= BRANO PROPOSTO =
※
Ne parliamo con l'autore Michele Feo, fino a due anni fa ordinario di Filologia medievale e umanistica nell'Università di Firenze.

Professor Feo, lei ama definirsi un "pisano extracomunitario" un po' dentro, ma, anche per le sue origini lucane, un po' fuori la città di Pisa. Il suo libro è anche un omaggio a una città che è molto presente nel testo almeno nella sua storia recente...
Sì, a partire dal movimento studentesco, dai movimenti di rivoluzione giovanile, quella che molti chiamano la "contestazione". Preferisco usare il termine rivoluzione anche se oggi è un po' arrugginito. Fortunatamente il concetto di persona è stato sostituito al concetto di masse, una parola che non sopporto più. E nel mio libro parlo della vita delle persone prima ancora che delle loro idee. Mi riferisco molto anche a coloro che hanno contribuito a fare la storia ma di cui la storia non si è occupata, quelli che Luciano Della Mea, uno dei personaggi centrali in quegli anni, definisce già nel titolo di un suo libro "i senza storia". Io ne parlo soprattutto sotto un particolare punto di vista, quello del mio mondo degli affetti familiari. Sono le persone con cui ho fatto un tratto di vita insieme. 

Ma tra le decine di incontri umani e intellettuali, quelle che lei definisce "ombre insepolte che chiedono di essere riascoltate, non necessariamente ritratti o biografie", non ci sono solo le persone care con cui ha fatto un tratto di vita insieme...

Una parte di questa piccola folla è costituita da personaggi letterari presi dai testi su cui ho fatto lezioni, spesso personaggi dell'antichità e del medioevo. Poi ci sono i personaggi molto significativi per la mia formazione intellettuale ma anche per la cultura italiana che occupano la maggior parte del libro.
※
= MATERIALE DELL'ESERCIZIO =
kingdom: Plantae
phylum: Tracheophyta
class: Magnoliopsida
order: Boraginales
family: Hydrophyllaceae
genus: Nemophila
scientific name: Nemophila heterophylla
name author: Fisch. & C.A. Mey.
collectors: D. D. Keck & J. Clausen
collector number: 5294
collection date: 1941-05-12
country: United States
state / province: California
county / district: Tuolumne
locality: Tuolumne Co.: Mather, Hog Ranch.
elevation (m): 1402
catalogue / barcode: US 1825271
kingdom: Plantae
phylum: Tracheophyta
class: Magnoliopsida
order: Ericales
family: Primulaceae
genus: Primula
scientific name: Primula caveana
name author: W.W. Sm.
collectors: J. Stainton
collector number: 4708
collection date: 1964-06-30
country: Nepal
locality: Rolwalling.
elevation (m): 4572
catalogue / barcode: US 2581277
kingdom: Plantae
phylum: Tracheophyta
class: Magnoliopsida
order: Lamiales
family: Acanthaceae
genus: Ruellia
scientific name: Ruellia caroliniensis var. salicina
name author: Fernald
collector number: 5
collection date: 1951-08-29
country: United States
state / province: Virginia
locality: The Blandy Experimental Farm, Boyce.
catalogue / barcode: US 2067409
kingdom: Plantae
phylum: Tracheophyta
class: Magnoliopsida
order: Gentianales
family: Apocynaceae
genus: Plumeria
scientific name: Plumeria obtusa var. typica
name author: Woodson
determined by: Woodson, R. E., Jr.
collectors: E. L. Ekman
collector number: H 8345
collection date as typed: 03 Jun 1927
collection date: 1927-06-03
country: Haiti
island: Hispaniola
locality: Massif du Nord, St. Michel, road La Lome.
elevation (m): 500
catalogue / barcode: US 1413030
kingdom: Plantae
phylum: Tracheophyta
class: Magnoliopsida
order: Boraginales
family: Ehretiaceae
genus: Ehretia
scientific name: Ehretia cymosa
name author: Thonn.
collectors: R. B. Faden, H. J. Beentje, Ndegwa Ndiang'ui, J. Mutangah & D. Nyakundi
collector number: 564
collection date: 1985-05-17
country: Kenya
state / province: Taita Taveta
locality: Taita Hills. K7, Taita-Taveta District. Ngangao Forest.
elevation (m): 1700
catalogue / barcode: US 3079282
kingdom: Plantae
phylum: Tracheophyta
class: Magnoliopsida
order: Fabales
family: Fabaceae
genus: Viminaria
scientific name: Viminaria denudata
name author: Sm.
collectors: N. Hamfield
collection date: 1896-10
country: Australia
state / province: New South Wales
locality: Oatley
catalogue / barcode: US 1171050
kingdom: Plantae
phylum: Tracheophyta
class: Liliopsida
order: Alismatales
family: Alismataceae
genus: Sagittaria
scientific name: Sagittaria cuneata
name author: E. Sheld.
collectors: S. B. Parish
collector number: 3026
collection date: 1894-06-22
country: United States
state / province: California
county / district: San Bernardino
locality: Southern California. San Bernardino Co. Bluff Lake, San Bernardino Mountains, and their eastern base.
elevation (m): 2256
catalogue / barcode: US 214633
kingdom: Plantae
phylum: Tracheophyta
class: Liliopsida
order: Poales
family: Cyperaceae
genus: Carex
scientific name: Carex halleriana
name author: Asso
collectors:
※
= CONSEGNA 1 =
Tra le voci, disponi in una tabella Markdown le righe comprese tra quella che contiene "elevation (m): 500" e quella che contiene "locality: Taita Hills.", entrambe incluse. Usa le colonne "Riga" per il numero progressivo e "Testo" per il contenuto, tralasciando le righe vuote.
= CONSEGNA 2 =
Prosegui, per favore, l'intervista a Michele Feo sul suo libro, riprendendo subito dopo l'ultima frase riportata.

= RISPOSTA 1 =
| Riga | Testo |
|---|---|
| 1 | elevation (m): 500 |
| 2 | catalogue / barcode: US 1413030 |
| 3 | kingdom: Plantae |
| 4 | phylum: Tracheophyta |
| 5 | class: Magnoliopsida |
| 6 | order: Boraginales |
| 7 | family: Ehretiaceae |
| 8 | genus: Ehretia |
| 9 | scientific name: Ehretia cymosa |
| 10 | name author: Thonn. |
| 11 | collectors: R. B. Faden, H. J. Beentje, Ndegwa Ndiang'ui, J. Mutangah & D. Nyakundi |
| 12 | collector number: 564 |
| 13 | collection date: 1985-05-17 |
| 14 | country: Kenya |
| 15 | state / province: Taita Taveta |
| 16 | locality: Taita Hills. K7, Taita-Taveta District. Ngangao Forest. |

= RISPOSTA 2 =
Un esempio?
Il più importante per me è stato il filologo Guido Martellotti maestro di petrarchismo. Mi sono accorto di quanto fosse importante per me dopo la sua morte che è stata come la perdita di un padre. Già all'epoca raccontare la sua storia mi è sembrato vitale perché ho capito per la prima volta che ciò significa fare i conti e mettere ordine al rapporto che abbiamo avuto con una persona, rintracciandone tanto le differenze quanto le somiglianze. Si genera anche un rapporto affettivo forte, si potrebbe quasi definirla una sorta di "omosessualità intellettuale".

Un altro filologo a cui dedica ampio spazio nel libro è Sebastiano Timpanaro...
Sì, Timpanaro mi appariva come una figura cristallina. Non è stato facile conviverci sul piano intellettuale. Nel libro c'è un desiderio di pacificazione spesso irrealizzato.

E' come se raccontasse le storie di altre persone per intravedere una sua autobiografia?
Non era il mio obiettivo ma di fatto è ciò che è avvenuto.

Ma ciò si può dire che è legato alla sua professione di filologo...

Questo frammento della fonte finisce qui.